Sebagai konsekuensi otonomi daerah,
sistem perizinan yang terletak di ranah urusan pemerintahan konkuren menurut UU
No. 23 Tahun 2014 tentang Pemerintahan Daerah didistribusikan secara bertingkat
antara Pemerintah Pusat, Provinsi dan Kabupaten/Kota. Secara teoretis, di ranah
Hukum Administrasi Negara, izin merupakan instrumen pemerintahan yang paling
banyak dipergunakan sebagai sarana untuk mengatur/mengendalikan aktivitas
subyek hukum perorangan maupun korporasi (Spelt, dkk : 1993). Spelt dan ten
Berge (1993), sejatinya memaknai izin sebagai suatu tindakan pemerintah untuk
memperkenankan aktivitas dilakukan seseorang atau korporasi yang bertitiktolak
dari suatu ketentuan dalam undang-undang yang melarangnya. Pemaknaan izin
semacam itu sesungguhnya ingin menekankan bahwa izin merupakan sarana
pengawasan aktivitas masyarakat yang hanya boleh diterbitkan oleh pemerintah
melalui sejumlah kriteria dan persyaratan yang ketat. Izin sering dikaitkan
dengan proteksi atas lingkungan, mencegah gangguan sosial maupun dampak aktivitas
yang bisa menimbulkan bahaya bagi masyarakat.
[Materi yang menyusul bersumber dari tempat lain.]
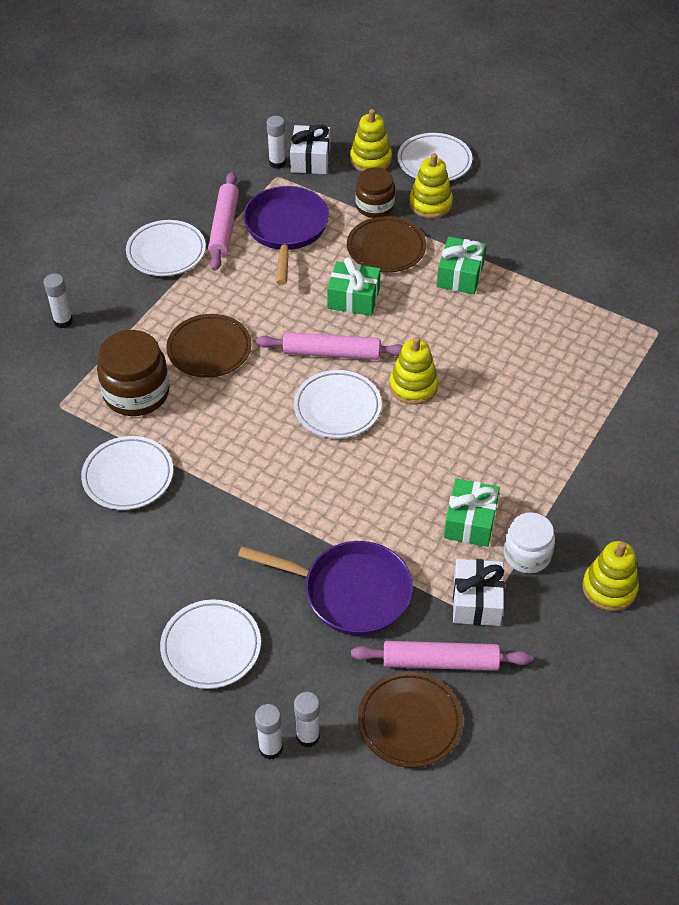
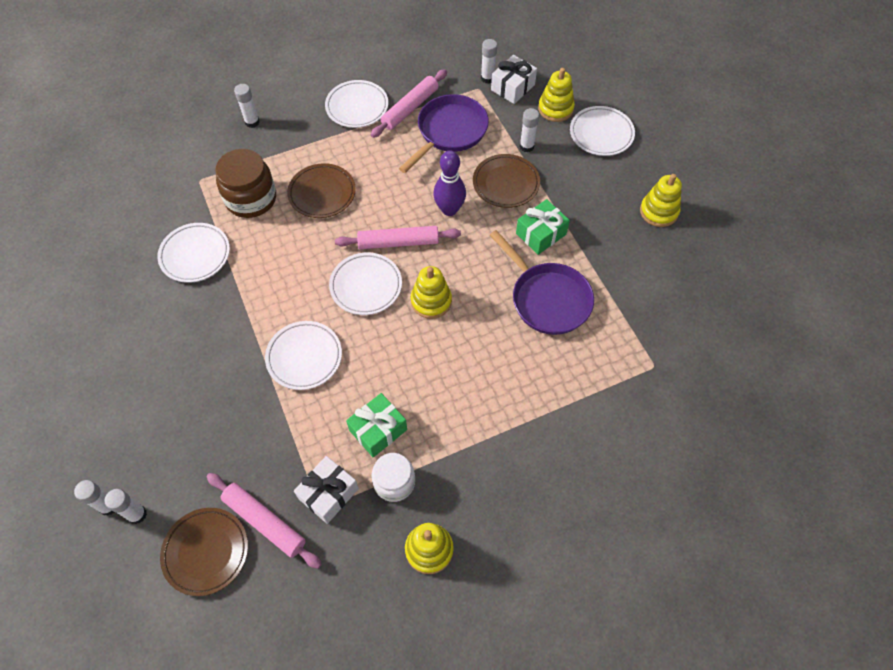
camera: 35 degrees right, 10 degrees up
(211, 647) = (138, 408): white plate -> white plate (304, 357)
(331, 353) = (398, 242): pink rolling pin -> pink rolling pin turned 45 degrees counterclockwise
(350, 592) = (254, 428): purple pan -> purple pan (547, 298)
(353, 298) = (449, 209): green gift -> purple bowling pin
(374, 206) = (526, 146): brown jar -> white glue stick
(430, 204) = (569, 166): yellow stacking toy -> yellow stacking toy (659, 211)

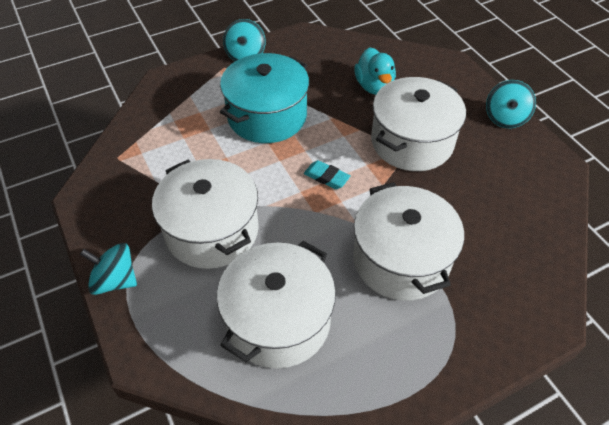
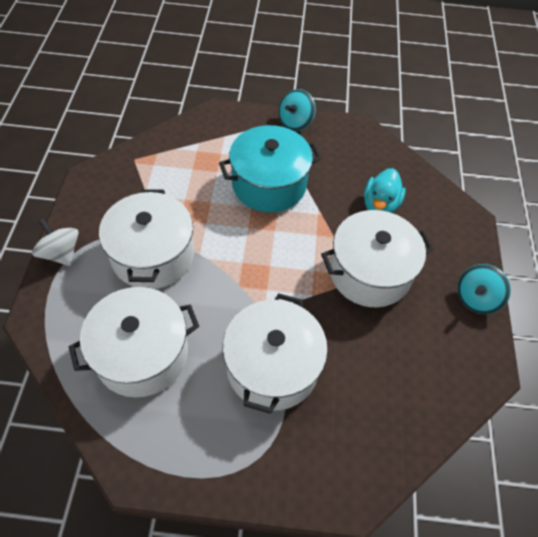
camera: 30 degrees right, 5 degrees up
(115, 280) = (61, 253): turquoise spinning top -> white spinning top
(326, 177) = (272, 262): turquoise eraser -> none

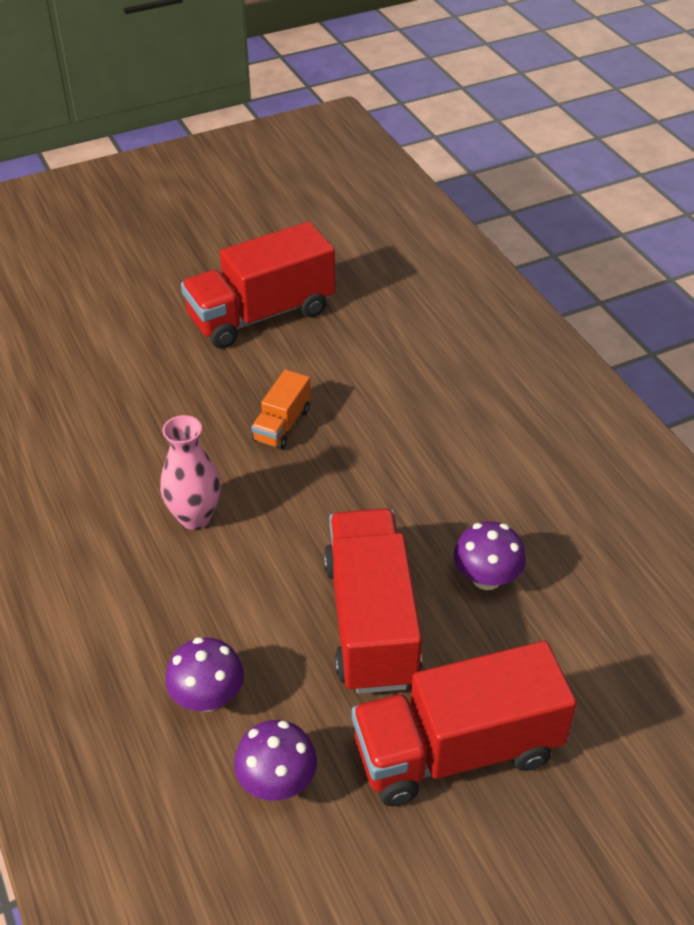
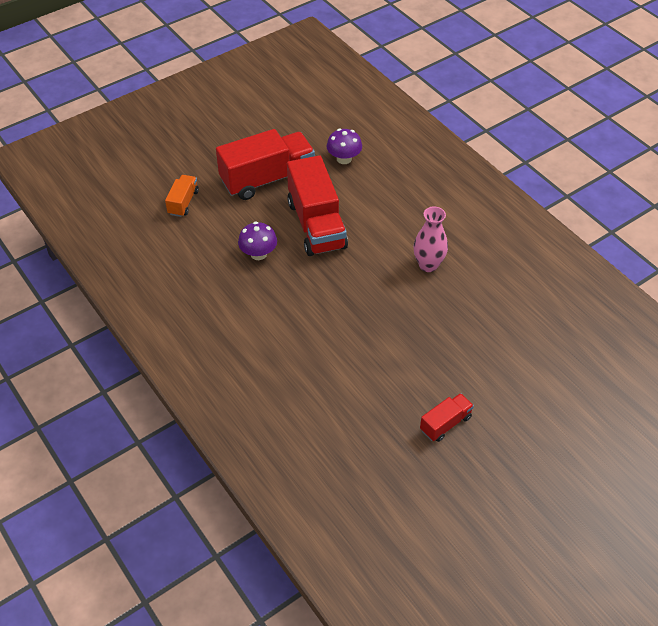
camera: 170 degrees right, 5 degrees up
(208, 697) = (386, 184): purple mushroom -> none
(261, 315) = (445, 424): red truck -> red truck, size x0.49
(282, 425) = (398, 331): orange truck -> orange truck (183, 202)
Desain pembagian kewenangan yang
bersumber dari pembagian kewenangan konkuren antar satuan pemerintahan (pusat,
provinsi dan kabupaten/kota) meskipun oleh UU Pemda maupun UU Pelayanan Publik
diletakkan sebagai ujung tombak sistem pelayanan publik, ternyata justru
menjadi instrumen untuk “memperdagangkan” kewenangan publik dan pengaruh (trading in influence). Korporasi yang
terdesak oleh tuntutan efisiensi dan mengejar profit dalam siklus perputaran
modal, seringkali dipaksa (meskipun tak jarang juga memaksa) untuk menjadi
pihak dalam transaksi kewenangan dan pengaruh publik tersebut. Akibatnya,
terjadilah transaksi kewenangan publik dalam “memperdagangkan” perizinan
tersebut yang dibarter dengan uang pelicin untuk memperlancar terbitnya izin
lokasi, izin usaha dan berbagai jenis izin lainnya. Namun, memang harus dicatat
bahwa tak semua pejabat daerah mau dibeli dengan uang suap maupun
memperdagangkan kewenangan maupun pengaruh.
Fenomena maraknya kasus suap/gratifikasi
yang dilakukan oleh oknum-oknum pejabat di daerah maupun korporasi, tampaknya
memberikan momentum bagi implementasi efektif PP No. 24 Tahun 2018 tentang
Pelayanan Perizinan Berusaha Terintegrasi Secara Elektronik yang dilahirkan
dari konsep Online Single Submission
(OSS). Melalui OSS tersebut pelaku usaha diberikan ruang otonom untuk
mendaftarkan dan mengurus penerbitan izin usaha dan izin komersial/operasional
secara on line melalui sistem
perizinan terintegrasi. Sistem
OSS tersebut merupakan bagian dari langkah pemerintah untuk melaksanakan
reformasi sektoralisme perizinan berusaha. Menurut PP No. 24 Tahun 2018 tersebut, sistem OSS ingin dijadikan sebagai gerbang (gateway) dari sistem pelayanan perizinan
pemerintahan yang telah ada di Kementerian/lembaga dan Pemerintah Daerah.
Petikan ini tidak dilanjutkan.